> Task instructions
Output every text line from the entries below as a JSON list of strings, one string per line, with blank lines skipped. Leave the pictures out.

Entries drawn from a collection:
[Start of section]

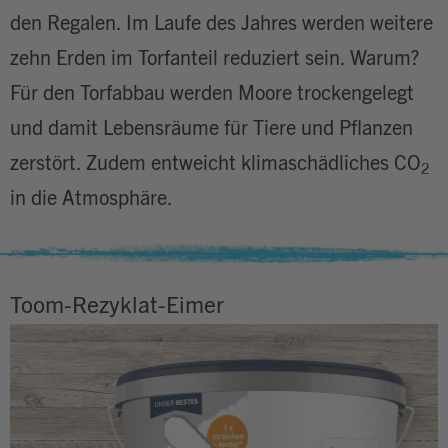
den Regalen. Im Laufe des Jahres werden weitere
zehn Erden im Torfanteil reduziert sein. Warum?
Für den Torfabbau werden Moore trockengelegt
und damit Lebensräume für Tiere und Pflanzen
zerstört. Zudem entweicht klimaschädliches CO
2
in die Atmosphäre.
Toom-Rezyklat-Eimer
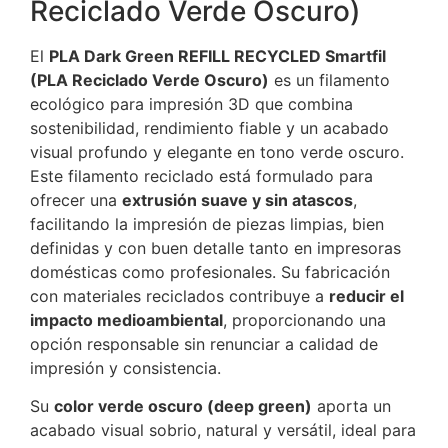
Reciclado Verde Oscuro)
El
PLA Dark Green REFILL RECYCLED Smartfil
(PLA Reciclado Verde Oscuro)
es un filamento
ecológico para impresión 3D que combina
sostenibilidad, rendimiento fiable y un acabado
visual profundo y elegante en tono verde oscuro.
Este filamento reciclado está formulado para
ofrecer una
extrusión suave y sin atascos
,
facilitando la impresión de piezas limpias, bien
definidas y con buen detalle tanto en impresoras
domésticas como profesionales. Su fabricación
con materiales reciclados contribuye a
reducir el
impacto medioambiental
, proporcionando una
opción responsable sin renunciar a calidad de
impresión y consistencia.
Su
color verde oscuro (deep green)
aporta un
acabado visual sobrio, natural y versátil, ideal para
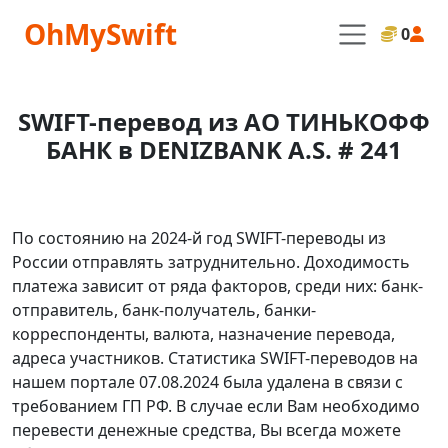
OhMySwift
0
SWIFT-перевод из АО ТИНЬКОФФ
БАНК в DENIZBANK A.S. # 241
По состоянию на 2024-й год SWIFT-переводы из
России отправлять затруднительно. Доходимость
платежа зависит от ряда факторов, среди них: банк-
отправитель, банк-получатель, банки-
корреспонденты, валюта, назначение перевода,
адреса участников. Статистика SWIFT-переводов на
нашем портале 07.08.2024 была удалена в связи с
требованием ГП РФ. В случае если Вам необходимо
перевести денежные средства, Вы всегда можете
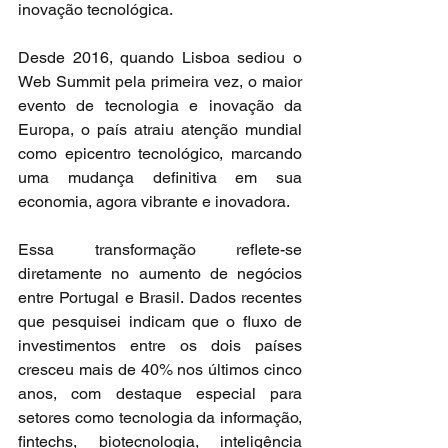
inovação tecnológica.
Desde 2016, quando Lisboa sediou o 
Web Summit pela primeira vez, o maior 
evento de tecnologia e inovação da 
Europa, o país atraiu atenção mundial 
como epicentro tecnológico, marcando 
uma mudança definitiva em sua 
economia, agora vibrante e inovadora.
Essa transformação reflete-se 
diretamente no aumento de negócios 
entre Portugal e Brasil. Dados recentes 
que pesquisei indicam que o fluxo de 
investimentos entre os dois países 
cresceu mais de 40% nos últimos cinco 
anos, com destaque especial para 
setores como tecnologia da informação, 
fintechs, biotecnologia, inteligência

[End of section]

> Finished task
[
  "den Regalen. Im Laufe des Jahres werden weitere",
  "zehn Erden im Torfanteil reduziert sein. Warum?",
  "Für den Torfabbau werden Moore trockengelegt",
  "und damit Lebensräume für Tiere und Pflanzen",
  "zerstört. Zudem entweicht klimaschädliches CO",
  "2",
  "in die Atmosphäre.",
  "Toom-Rezyklat-Eimer",
  "Reciclado Verde Oscuro)",
  "El",
  "PLA Dark Green REFILL RECYCLED Smartfil",
  "(PLA Reciclado Verde Oscuro)",
  "es un filamento",
  "ecológico para impresión 3D que combina",
  "sostenibilidad, rendimiento fiable y un acabado",
  "visual profundo y elegante en tono verde oscuro.",
  "Este filamento reciclado está formulado para",
  "ofrecer una",
  "extrusión suave y sin atascos",
  ",",
  "facilitando la impresión de piezas limpias, bien",
  "definidas y con buen detalle tanto en impresoras",
  "domésticas como profesionales. Su fabricación",
  "con materiales reciclados contribuye a",
  "reducir el",
  "impacto medioambiental",
  ", proporcionando una",
  "opción responsable sin renunciar a calidad de",
  "impresión y consistencia.",
  "Su",
  "color verde oscuro (deep green)",
  "aporta un",
  "acabado visual sobrio, natural y versátil, ideal para",
  "OhMySwift",
  "0",
  "SWIFT-перевод из АО ТИНЬКОФФ",
  "БАНК в DENIZBANK A.S. # 241",
  "По состоянию на 2024-й год SWIFT-переводы из",
  "России отправлять затруднительно. Доходимость",
  "платежа зависит от ряда факторов, среди них: банк-",
  "отправитель, банк-получатель, банки-",
  "корреспонденты, валюта, назначение перевода,",
  "адреса участников. Статистика SWIFT-переводов на",
  "нашем портале 07.08.2024 была удалена в связи с",
  "требованием ГП РФ. В случае если Вам необходимо",
  "перевести денежные средства, Вы всегда можете",
  "inovação tecnológica.",
  "Desde 2016, quando Lisboa sediou o ",
  "Web Summit pela primeira vez, o maior ",
  "evento de tecnologia e inovação da ",
  "Europa, o país atraiu atenção mundial ",
  "como epicentro tecnológico, marcando ",
  "uma mudança definitiva em sua ",
  "economia, agora vibrante e inovadora.",
  "Essa transformação reflete-se ",
  "diretamente no aumento de negócios ",
  "entre Portugal e Brasil. Dados recentes ",
  "que pesquisei indicam que o fluxo de ",
  "investimentos entre os dois países ",
  "cresceu mais de 40% nos últimos cinco ",
  "anos, com destaque especial para ",
  "setores como tecnologia da informação, ",
  "fintechs, biotecnologia, inteligência"
]